2026 Poster Presentations
P072: FREE HAND C1-C2 SCREW PLACEMENT IN CV JUNCTION ANOMALY: DOES ANATOMICAL COMPLEXITY MATTER?"
Pawan Kumar Verma, Dr; Sanjay Gandhi Post Graduate Institute Of Medical sciences, Lucknow, India
Background:
Conventionally, C1-C2 fixation is being performed with the help of intra-operative C-arm and navigation systems etc. However, these modalities have been associated with high operating cost, increased operative time and radiation exposure to both the patient and healthcare personnel. Unlike other areas of spine, CV junction region harbors many anatomical landmarks which are really helpful for free hand screw placement. Here Author want to highlights the merits of free hand screw placement based on anatomical landmarks.
Aims and Objectives:
To evaluate the accuracy of C1 C2 screws placement by free hand technique in craniovertebral junction anomalies
To evaluate the intraoperative anatomical complexity and screws malposition association
Material and Methods: We retrospectively reviewed and evaluated C1 Transpedicular, C1 lateral mass, C2 pars and C2 pedicle screws on post-operative CT scan of all patients who has undergone for posterior fixation in last 6 years. The patients of acute trauma of CVJ and purely sub-axial instrumentation were excluded (owing to their normal anatomical landmarks). The patient’s demographic details, clinical details, radiological details, major intraoperative events and post-operative complications were also noted. We divided the whole patient in two groups, simple CVJ group (mobile or fixed atlantoaxial dislocation with symmetrical C1-C2 joints with normal course of vertebral arteries) and complex CVJ group (atlantoaxial dislocations with basilar invagination with or without platybasia) based in their anatomical characteristic on the preoperative dynamic computed tomography (CT) scan with CT angiography of CVJ region. The screws Malposition grades and direction were defined as per Hojo grading scale. The trajectory of malposition was further classified into medial, lateral, superior and inferior.

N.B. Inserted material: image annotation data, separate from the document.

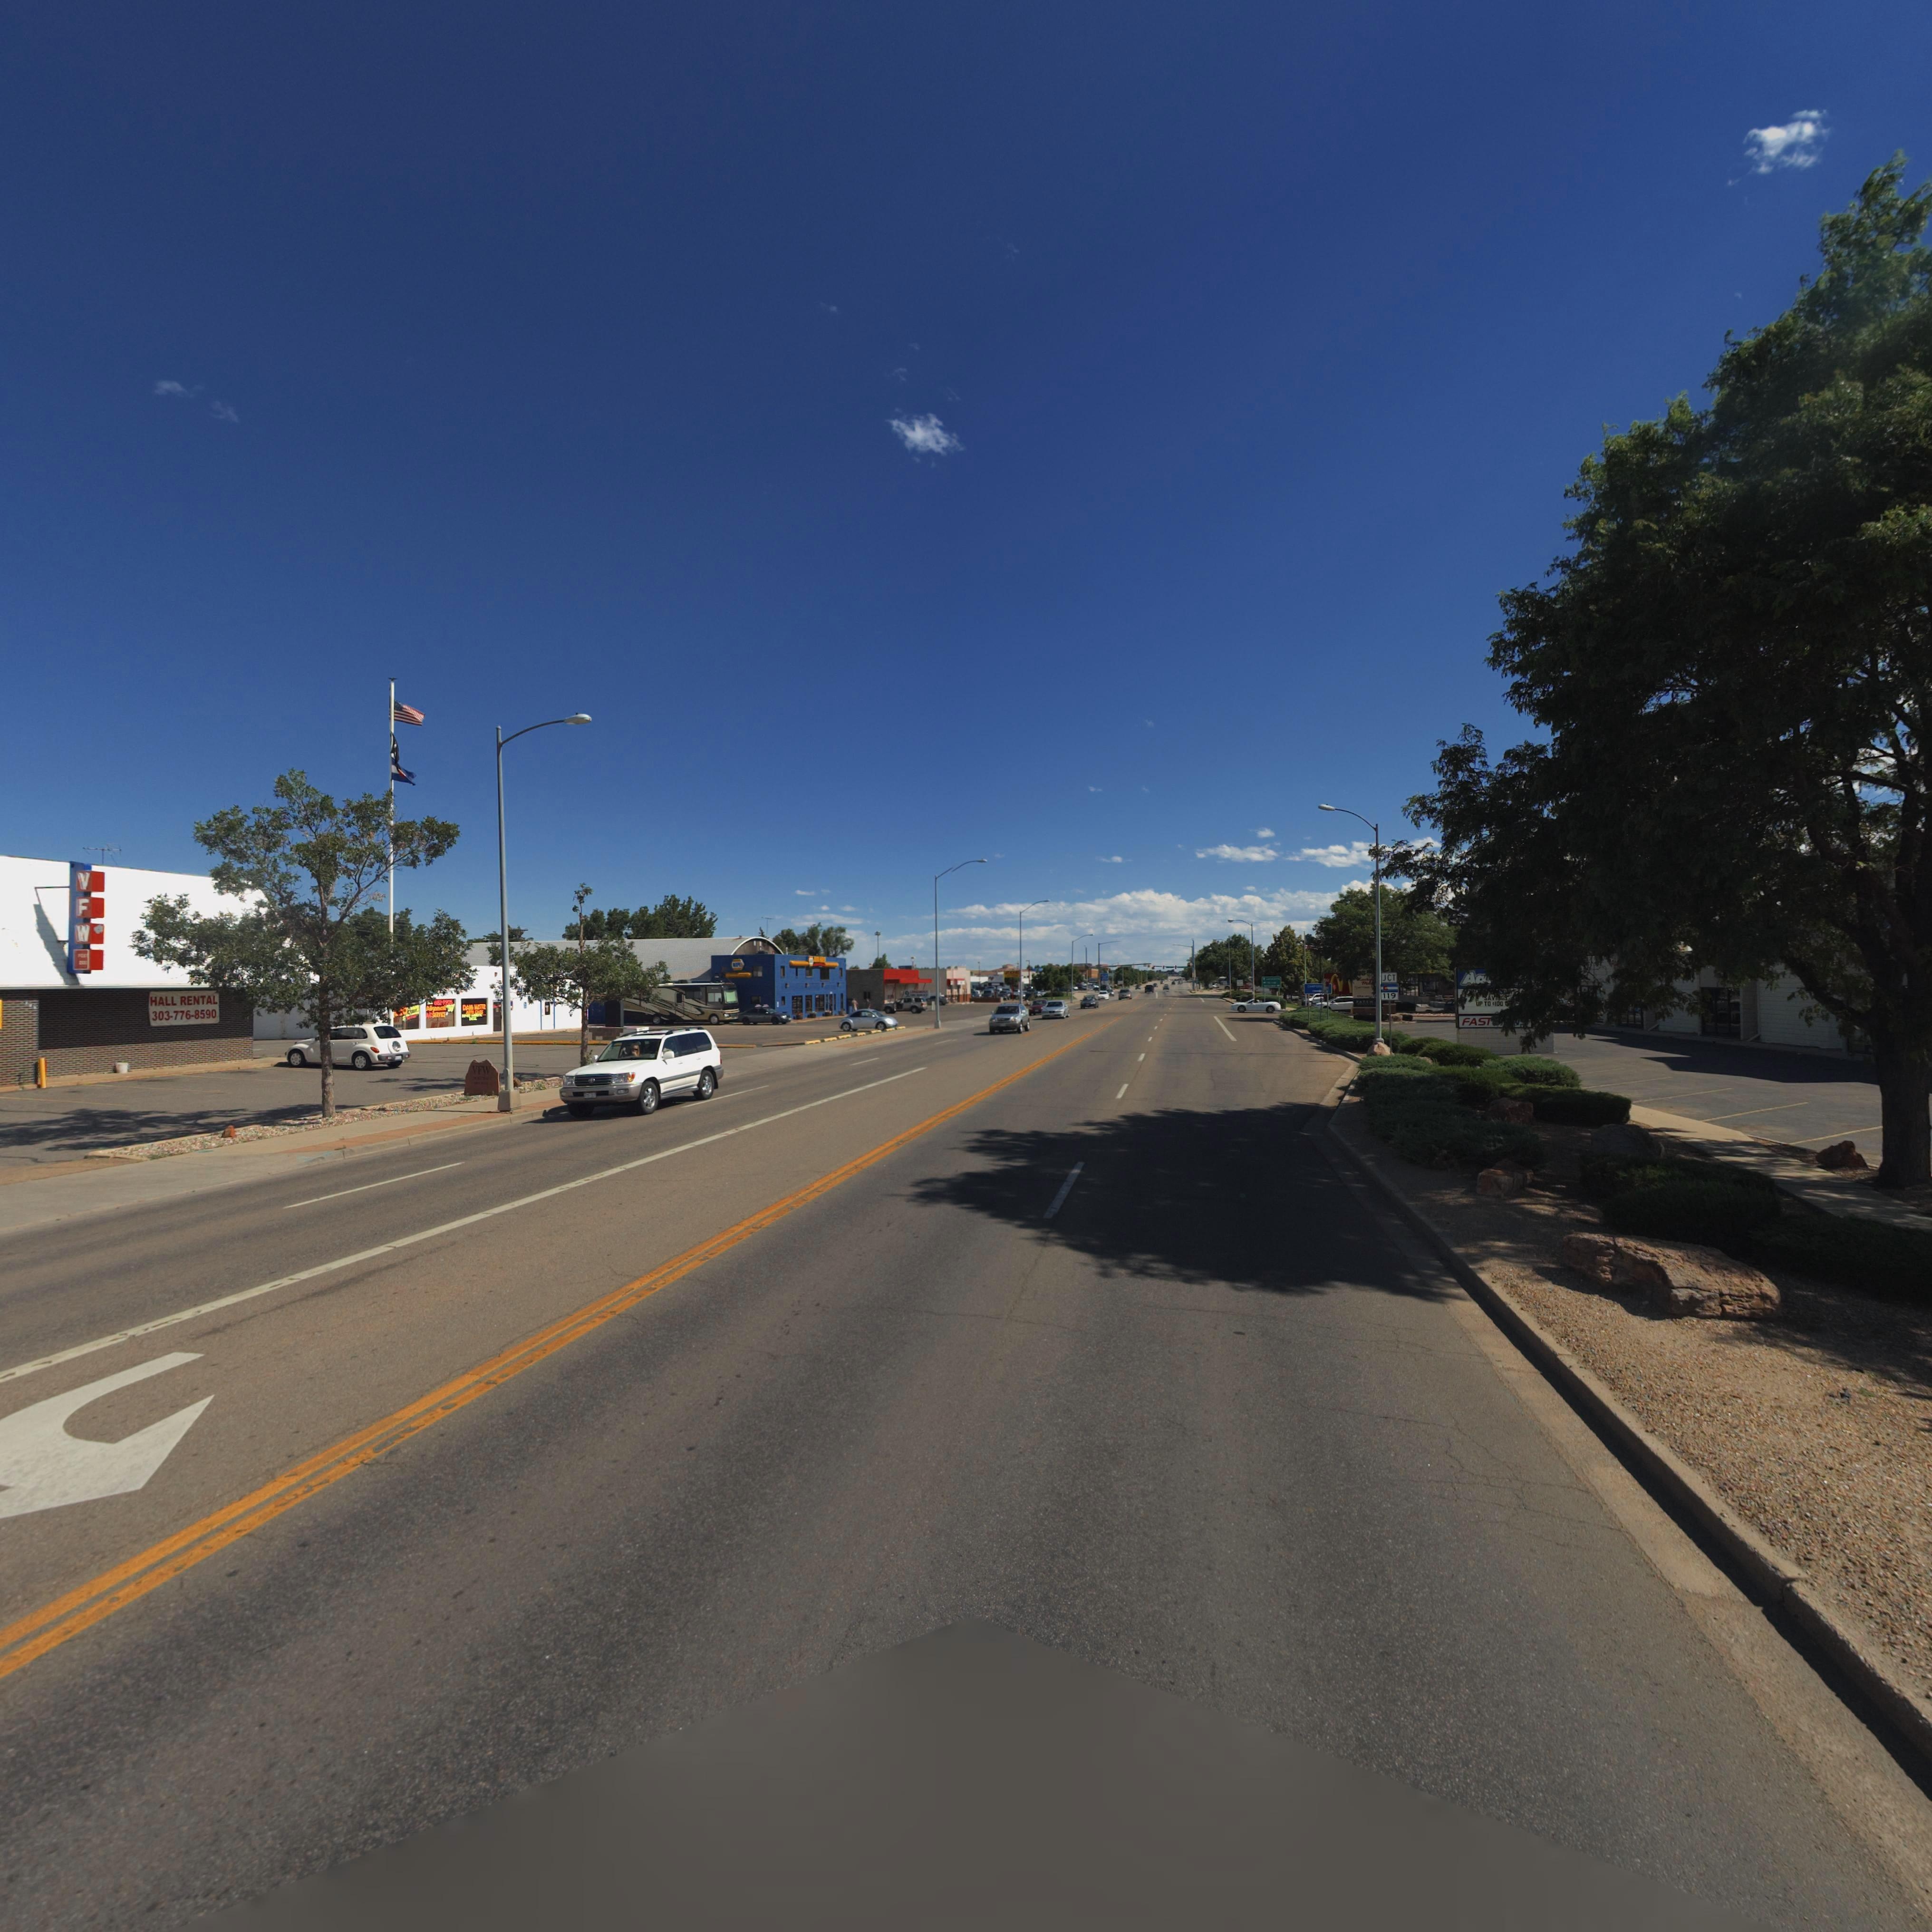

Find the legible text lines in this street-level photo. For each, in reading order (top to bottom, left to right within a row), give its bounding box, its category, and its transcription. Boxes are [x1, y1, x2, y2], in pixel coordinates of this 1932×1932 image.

[75, 871, 91, 942] BusinessName: VFW
[732, 962, 741, 967] BusinessName: **P*
[1005, 970, 1020, 974] BusinessName: ZOE
[1459, 971, 1487, 985] BusinessName: Aa
[1461, 1017, 1527, 1026] BusinessName: FAST***N*
[472, 1065, 491, 1075] BusinessName: VFW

Results: Total 221 patients were included in the study. The mean age of presentation was 27.84 years. The major symptoms were spastic quadriparesis, restricted neck movements, sensory symptoms, LCN involvement, and autonomic involvement. On radiological evaluation 63(28.5%) patients were in simple CVJ anomaly group while 158 (71.5%) patients were in complex CVJ anomaly group. The accuracy of screws placement by freehand technique was 84.42%. In simple group total 220 C1-C2 screws were placed with 83.64% in grade 0 (correct placement). In complex CVJ group total 486 C1, C2 screws were placed with 84.77% in grade 0. Overall malposition rate was 15.58%. The rate of misplacement of screws in simple (16.36%) and complex (15.23%) groups were almost comparable (p value- 0.7007). The majority belongs to Grade-1(12.45%) followed by grade 2 in 2.83%. The most common malposition trajectory was medial (34.75%) followed by inferiorly (28.5 %).
Conclusions: The rate of accurate screw placement by free hand technique without use of fluoroscopic or neuro-navigation guidance is comparable to the large studies published in literature. This practice can significantly cut down the fluoroscopy hazards to both the patient and health care personnel. The study also highlights that anatomical complexity is no more contraindication for free hand technique and breaks the barrier of false perception about high rate of malposition in complex CVJ anomaly cases.